(MATERIALS PROVIDED)
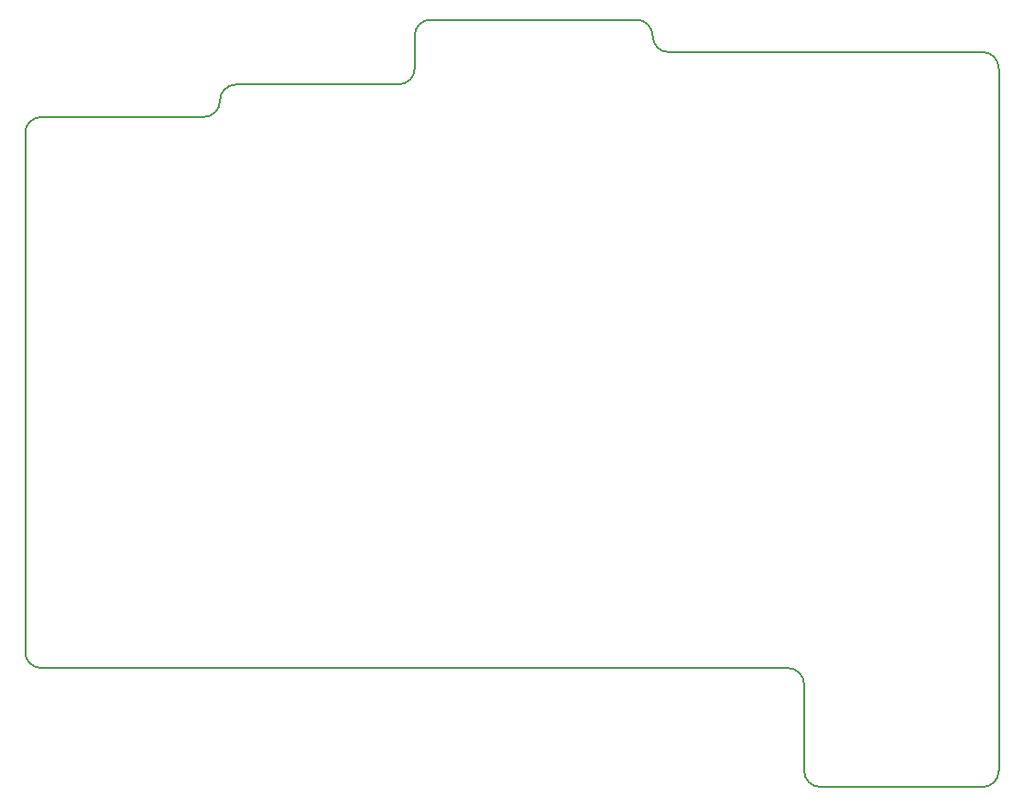
<source format=gbr>
%TF.GenerationSoftware,KiCad,Pcbnew,(7.0.0-0)*%
%TF.CreationDate,2023-06-08T17:13:25+08:00*%
%TF.ProjectId,right,72696768-742e-46b6-9963-61645f706362,v1.0.0*%
%TF.SameCoordinates,Original*%
%TF.FileFunction,Profile,NP*%
%FSLAX46Y46*%
G04 Gerber Fmt 4.6, Leading zero omitted, Abs format (unit mm)*
G04 Created by KiCad (PCBNEW (7.0.0-0)) date 2023-06-08 17:13:25*
%MOMM*%
%LPD*%
G01*
G04 APERTURE LIST*
%TA.AperFunction,Profile*%
%ADD10C,0.150000*%
%TD*%
G04 APERTURE END LIST*
D10*
X-9510000Y-8500000D02*
X59510000Y-8500000D01*
X-11000000Y-7010000D02*
X-11000000Y41010000D01*
X5510000Y42500000D02*
X-9510000Y42500000D01*
X23510000Y45500000D02*
X8490000Y45500000D01*
X7000000Y44010000D02*
X7000000Y43990000D01*
X47000000Y49990000D02*
X47000000Y50010000D01*
X45510000Y51500000D02*
X26490000Y51500000D01*
X25000000Y50010000D02*
X25000000Y46990000D01*
X48490000Y48500000D02*
X77510000Y48500000D01*
X62490000Y-19500000D02*
X77510000Y-19500000D01*
X61000000Y-9990000D02*
X61000000Y-18010000D01*
X79000000Y47010000D02*
X79000000Y-18010000D01*
X61000000Y-9990000D02*
G75*
G03*
X59510000Y-8500000I-1490000J0D01*
G01*
X61000000Y-18010000D02*
G75*
G03*
X62490000Y-19500000I1490000J0D01*
G01*
X77510000Y-19500000D02*
G75*
G03*
X79000000Y-18010000I0J1490000D01*
G01*
X79000000Y47010000D02*
G75*
G03*
X77510000Y48500000I-1490000J0D01*
G01*
X47000000Y49990000D02*
G75*
G03*
X48490000Y48500000I1490000J0D01*
G01*
X47000000Y50010000D02*
G75*
G03*
X45510000Y51500000I-1490000J0D01*
G01*
X26490000Y51500000D02*
G75*
G03*
X25000000Y50010000I0J-1490000D01*
G01*
X23510000Y45500000D02*
G75*
G03*
X25000000Y46990000I0J1490000D01*
G01*
X8490000Y45500000D02*
G75*
G03*
X7000000Y44010000I0J-1490000D01*
G01*
X5510000Y42500000D02*
G75*
G03*
X7000000Y43990000I0J1490000D01*
G01*
X-9510000Y42500000D02*
G75*
G03*
X-11000000Y41010000I0J-1490000D01*
G01*
X-11000000Y-7010000D02*
G75*
G03*
X-9510000Y-8500000I1490000J0D01*
G01*
M02*

</source>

(TASK OBJECTIVE) Could the material above be given again in full and exactly, with its pictures left out?

(OUTPUT OF THE EXERCISE)
<source format=gbr>
%TF.GenerationSoftware,KiCad,Pcbnew,(7.0.0-0)*%
%TF.CreationDate,2023-06-08T17:13:25+08:00*%
%TF.ProjectId,right,72696768-742e-46b6-9963-61645f706362,v1.0.0*%
%TF.SameCoordinates,Original*%
%TF.FileFunction,Profile,NP*%
%FSLAX46Y46*%
G04 Gerber Fmt 4.6, Leading zero omitted, Abs format (unit mm)*
G04 Created by KiCad (PCBNEW (7.0.0-0)) date 2023-06-08 17:13:25*
%MOMM*%
%LPD*%
G01*
G04 APERTURE LIST*
%TA.AperFunction,Profile*%
%ADD10C,0.150000*%
%TD*%
G04 APERTURE END LIST*
D10*
X-9510000Y-8500000D02*
X59510000Y-8500000D01*
X-11000000Y-7010000D02*
X-11000000Y41010000D01*
X5510000Y42500000D02*
X-9510000Y42500000D01*
X23510000Y45500000D02*
X8490000Y45500000D01*
X7000000Y44010000D02*
X7000000Y43990000D01*
X47000000Y49990000D02*
X47000000Y50010000D01*
X45510000Y51500000D02*
X26490000Y51500000D01*
X25000000Y50010000D02*
X25000000Y46990000D01*
X48490000Y48500000D02*
X77510000Y48500000D01*
X62490000Y-19500000D02*
X77510000Y-19500000D01*
X61000000Y-9990000D02*
X61000000Y-18010000D01*
X79000000Y47010000D02*
X79000000Y-18010000D01*
X61000000Y-9990000D02*
G75*
G03*
X59510000Y-8500000I-1490000J0D01*
G01*
X61000000Y-18010000D02*
G75*
G03*
X62490000Y-19500000I1490000J0D01*
G01*
X77510000Y-19500000D02*
G75*
G03*
X79000000Y-18010000I0J1490000D01*
G01*
X79000000Y47010000D02*
G75*
G03*
X77510000Y48500000I-1490000J0D01*
G01*
X47000000Y49990000D02*
G75*
G03*
X48490000Y48500000I1490000J0D01*
G01*
X47000000Y50010000D02*
G75*
G03*
X45510000Y51500000I-1490000J0D01*
G01*
X26490000Y51500000D02*
G75*
G03*
X25000000Y50010000I0J-1490000D01*
G01*
X23510000Y45500000D02*
G75*
G03*
X25000000Y46990000I0J1490000D01*
G01*
X8490000Y45500000D02*
G75*
G03*
X7000000Y44010000I0J-1490000D01*
G01*
X5510000Y42500000D02*
G75*
G03*
X7000000Y43990000I0J1490000D01*
G01*
X-9510000Y42500000D02*
G75*
G03*
X-11000000Y41010000I0J-1490000D01*
G01*
X-11000000Y-7010000D02*
G75*
G03*
X-9510000Y-8500000I1490000J0D01*
G01*
M02*

</source>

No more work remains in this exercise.